Similarly, the Sri Lankan state sought to deal the Tamil people such a traumatizing blow that they would no longer challenge Sinhala dominance of the entire island. As President Rajapaksa declared afterwards, the idea (of an independent Tamil Eelam) that began at Vaddukoddai in 1976 had been ended at Mulliyavikal in 2009.
Realisation dawning
While the UN experts’ report has not labeled what it oulines as genocide, it is clearly cognizant of the presence of the necessary indicators; the report is unequivocal that “[Sri Lanka’s] campaign constituted persecution of the population of the Vanni.”
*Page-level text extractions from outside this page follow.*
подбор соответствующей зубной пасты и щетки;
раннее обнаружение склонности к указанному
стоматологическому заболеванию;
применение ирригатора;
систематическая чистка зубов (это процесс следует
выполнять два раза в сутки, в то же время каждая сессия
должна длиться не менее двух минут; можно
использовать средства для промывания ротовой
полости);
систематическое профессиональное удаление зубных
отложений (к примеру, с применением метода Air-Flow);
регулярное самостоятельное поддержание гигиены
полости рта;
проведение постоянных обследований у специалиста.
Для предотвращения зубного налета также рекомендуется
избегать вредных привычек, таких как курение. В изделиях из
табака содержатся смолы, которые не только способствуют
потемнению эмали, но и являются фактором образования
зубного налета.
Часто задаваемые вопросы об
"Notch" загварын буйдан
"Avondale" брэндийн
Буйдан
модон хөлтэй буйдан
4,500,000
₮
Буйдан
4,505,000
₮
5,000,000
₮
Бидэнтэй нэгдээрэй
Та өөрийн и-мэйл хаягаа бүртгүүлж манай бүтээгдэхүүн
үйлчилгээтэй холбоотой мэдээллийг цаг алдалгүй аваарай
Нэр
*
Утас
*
Genocides do not occur outside of historical context and a prevailing racism. As many historians note, the Nazis’ extermination of Jews occurred amid the latent anti-Semitism in Europe of that period, and prior centuries of persecution.
The UN experts’ account of the events of 2009 have to be located, therefor, in their proper historic and contemporary trajectory. In successfully killing1 in 4 of the people of Vanni, the Rajapakse regime was continuing long-running trends of ethnic cleansing and annihilitary persecution undertaken by earlier governments.
As such, it is not the recognition of Vanni as Sri Lanka’s Srebrenica moment that is so surprising but the fact that this took so long to happen.